The Bank of England has set out its proposed changes to the capital requirements that apply to Credit Unions. The reforms propose a move from the current approach to a new system that applies graduated capital requirements as Credit unions move through size bands on their assets.
The changes include:
- Capital requirements based on membership numbers and performing “additional activities” are to be abolished
- The 3% capital requirement for credit unions under £5 million in assets is retained
- Credit unions between £5 million and £10 million in assets must hold 5% capital to assets on all assets as is currently the case
- Credit unions over £10 million in assets must hold 8% capital to assets on all assets above the £10 million threshold and below £50 million
- Credit unions over £50 million in assets must hold 10% capital to assets on all assets over £50 million
Chief Executive Officer of the Bank of England, Sam Woods said: “The effect of these changes should be to reduce overall capital requirements for the credit union sector by roughly one quarter/”
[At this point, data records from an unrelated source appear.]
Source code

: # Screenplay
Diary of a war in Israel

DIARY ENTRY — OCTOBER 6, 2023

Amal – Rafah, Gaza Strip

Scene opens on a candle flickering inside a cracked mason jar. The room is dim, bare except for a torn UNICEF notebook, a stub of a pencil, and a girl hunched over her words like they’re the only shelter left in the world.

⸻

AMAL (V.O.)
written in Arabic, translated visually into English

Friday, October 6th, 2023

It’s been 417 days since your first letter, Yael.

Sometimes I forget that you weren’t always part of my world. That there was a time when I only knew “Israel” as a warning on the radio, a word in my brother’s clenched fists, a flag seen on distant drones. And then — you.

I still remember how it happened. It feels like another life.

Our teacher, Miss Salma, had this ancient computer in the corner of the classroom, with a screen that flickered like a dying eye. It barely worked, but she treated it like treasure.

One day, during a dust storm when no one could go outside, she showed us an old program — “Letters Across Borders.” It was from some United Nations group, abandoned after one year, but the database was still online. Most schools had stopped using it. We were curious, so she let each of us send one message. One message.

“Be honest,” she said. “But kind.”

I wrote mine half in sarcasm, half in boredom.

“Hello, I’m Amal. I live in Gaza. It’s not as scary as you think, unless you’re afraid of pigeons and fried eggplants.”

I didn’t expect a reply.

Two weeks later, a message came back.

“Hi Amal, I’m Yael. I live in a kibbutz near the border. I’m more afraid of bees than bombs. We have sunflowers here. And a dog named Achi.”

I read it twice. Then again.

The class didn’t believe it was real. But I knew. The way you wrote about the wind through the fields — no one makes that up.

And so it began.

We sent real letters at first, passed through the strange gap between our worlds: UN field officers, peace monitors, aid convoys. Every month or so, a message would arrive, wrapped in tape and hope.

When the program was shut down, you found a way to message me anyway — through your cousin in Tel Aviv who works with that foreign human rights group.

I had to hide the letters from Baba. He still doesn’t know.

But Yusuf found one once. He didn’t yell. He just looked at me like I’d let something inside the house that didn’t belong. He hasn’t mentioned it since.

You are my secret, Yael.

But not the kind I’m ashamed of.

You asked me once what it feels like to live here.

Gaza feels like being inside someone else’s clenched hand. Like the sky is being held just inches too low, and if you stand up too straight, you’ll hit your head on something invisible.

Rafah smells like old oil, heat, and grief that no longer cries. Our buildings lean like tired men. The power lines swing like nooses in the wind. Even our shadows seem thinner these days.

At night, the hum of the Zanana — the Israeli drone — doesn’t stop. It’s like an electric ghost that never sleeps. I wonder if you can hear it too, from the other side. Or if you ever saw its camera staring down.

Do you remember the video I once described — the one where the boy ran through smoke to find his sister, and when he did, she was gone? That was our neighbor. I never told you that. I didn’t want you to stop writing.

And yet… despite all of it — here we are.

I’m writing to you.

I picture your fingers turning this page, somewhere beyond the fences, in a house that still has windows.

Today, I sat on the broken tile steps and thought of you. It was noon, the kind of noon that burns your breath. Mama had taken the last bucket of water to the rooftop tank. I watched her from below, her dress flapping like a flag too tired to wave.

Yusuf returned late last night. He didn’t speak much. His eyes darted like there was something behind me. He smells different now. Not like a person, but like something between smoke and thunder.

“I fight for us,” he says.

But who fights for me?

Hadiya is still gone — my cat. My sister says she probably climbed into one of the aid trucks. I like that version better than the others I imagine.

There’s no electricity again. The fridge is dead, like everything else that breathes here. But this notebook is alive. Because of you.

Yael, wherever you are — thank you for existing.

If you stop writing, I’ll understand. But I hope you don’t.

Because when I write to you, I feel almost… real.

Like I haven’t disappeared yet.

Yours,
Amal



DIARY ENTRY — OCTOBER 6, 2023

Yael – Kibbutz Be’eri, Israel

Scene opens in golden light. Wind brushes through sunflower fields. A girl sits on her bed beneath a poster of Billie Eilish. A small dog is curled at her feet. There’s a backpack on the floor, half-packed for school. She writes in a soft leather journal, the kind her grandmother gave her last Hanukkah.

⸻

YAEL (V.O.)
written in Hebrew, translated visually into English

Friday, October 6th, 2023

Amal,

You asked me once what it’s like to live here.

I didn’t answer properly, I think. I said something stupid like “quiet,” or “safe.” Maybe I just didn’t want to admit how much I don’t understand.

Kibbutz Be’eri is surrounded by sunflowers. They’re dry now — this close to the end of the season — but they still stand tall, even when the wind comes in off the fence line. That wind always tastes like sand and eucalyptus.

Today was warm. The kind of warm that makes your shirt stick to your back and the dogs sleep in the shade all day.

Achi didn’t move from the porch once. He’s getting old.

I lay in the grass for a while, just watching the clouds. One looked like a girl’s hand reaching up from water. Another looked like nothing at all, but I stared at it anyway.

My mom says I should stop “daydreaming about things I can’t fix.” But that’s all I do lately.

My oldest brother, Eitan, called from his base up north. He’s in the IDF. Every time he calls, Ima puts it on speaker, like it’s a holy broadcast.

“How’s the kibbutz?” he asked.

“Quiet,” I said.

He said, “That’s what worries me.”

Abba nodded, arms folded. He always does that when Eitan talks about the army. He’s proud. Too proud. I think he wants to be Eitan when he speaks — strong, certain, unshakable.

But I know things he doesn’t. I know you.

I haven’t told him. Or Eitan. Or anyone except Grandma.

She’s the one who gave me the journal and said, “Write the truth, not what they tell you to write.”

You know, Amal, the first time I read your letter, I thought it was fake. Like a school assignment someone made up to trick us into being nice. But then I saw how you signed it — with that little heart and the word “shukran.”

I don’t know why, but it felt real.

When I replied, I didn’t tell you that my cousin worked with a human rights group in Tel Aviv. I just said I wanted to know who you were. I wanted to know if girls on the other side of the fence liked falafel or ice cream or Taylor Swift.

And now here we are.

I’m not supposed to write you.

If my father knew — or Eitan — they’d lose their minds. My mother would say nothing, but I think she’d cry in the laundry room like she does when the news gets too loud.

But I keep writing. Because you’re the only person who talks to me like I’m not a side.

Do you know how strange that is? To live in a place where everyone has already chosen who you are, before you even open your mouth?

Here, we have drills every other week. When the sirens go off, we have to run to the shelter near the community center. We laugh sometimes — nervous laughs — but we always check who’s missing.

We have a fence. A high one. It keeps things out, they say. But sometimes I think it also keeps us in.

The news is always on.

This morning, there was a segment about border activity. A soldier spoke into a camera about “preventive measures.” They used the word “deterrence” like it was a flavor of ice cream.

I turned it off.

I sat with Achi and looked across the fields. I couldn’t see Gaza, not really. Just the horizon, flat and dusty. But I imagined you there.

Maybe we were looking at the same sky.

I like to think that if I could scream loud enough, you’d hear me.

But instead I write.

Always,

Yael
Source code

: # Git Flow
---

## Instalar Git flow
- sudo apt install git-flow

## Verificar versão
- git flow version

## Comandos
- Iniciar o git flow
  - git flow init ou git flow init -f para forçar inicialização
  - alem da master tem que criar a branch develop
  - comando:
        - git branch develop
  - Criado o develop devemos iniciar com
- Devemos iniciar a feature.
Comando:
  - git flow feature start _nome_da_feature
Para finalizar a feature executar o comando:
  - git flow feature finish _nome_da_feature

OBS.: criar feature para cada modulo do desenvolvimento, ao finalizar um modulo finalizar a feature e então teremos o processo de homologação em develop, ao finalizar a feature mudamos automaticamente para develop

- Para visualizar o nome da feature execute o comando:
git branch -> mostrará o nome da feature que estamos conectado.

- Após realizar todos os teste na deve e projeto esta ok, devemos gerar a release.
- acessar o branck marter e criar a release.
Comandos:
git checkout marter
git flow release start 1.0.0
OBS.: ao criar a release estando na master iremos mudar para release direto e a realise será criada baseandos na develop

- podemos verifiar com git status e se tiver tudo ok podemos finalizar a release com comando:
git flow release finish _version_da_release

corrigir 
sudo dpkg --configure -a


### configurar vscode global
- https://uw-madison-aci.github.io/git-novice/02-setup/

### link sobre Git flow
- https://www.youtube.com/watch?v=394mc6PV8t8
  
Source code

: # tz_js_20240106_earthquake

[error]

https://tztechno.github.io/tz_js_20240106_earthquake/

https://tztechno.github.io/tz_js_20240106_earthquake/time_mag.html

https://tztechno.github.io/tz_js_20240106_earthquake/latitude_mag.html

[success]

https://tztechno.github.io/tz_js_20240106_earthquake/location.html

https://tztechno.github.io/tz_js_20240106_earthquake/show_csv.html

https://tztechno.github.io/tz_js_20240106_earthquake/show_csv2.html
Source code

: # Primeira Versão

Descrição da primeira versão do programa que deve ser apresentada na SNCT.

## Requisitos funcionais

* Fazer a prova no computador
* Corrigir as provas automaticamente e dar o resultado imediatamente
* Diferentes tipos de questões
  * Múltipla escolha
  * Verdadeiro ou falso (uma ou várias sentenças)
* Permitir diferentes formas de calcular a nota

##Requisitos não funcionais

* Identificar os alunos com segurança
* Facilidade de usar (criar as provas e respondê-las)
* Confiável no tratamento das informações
The Association of British Credit Unions Limited (ABCUL) has warmly welcomed the package of reforms to the credit union capital requirements which it says, if approved, will provide a more proportionate approach to the challenges of capital accumulation for growing credit unions.
ABCUL’s Head of Policy & Communications, Matt Bland said “Our membership has been calling on us consistently over a number of years now to make reform of the capital requirements for credit unions our top priority in our advocacy and lobbying efforts.”
“We are therefore delighted to see yesterday’s proposals announced by the Bank of England. We believe that these measures will provide a strong platform for credit unions to fulfill their growth potential and it is the ideal backdrop for the sector as it finalises a shared vision and strategy for the future ABCUL’s Town Hall consultation process.”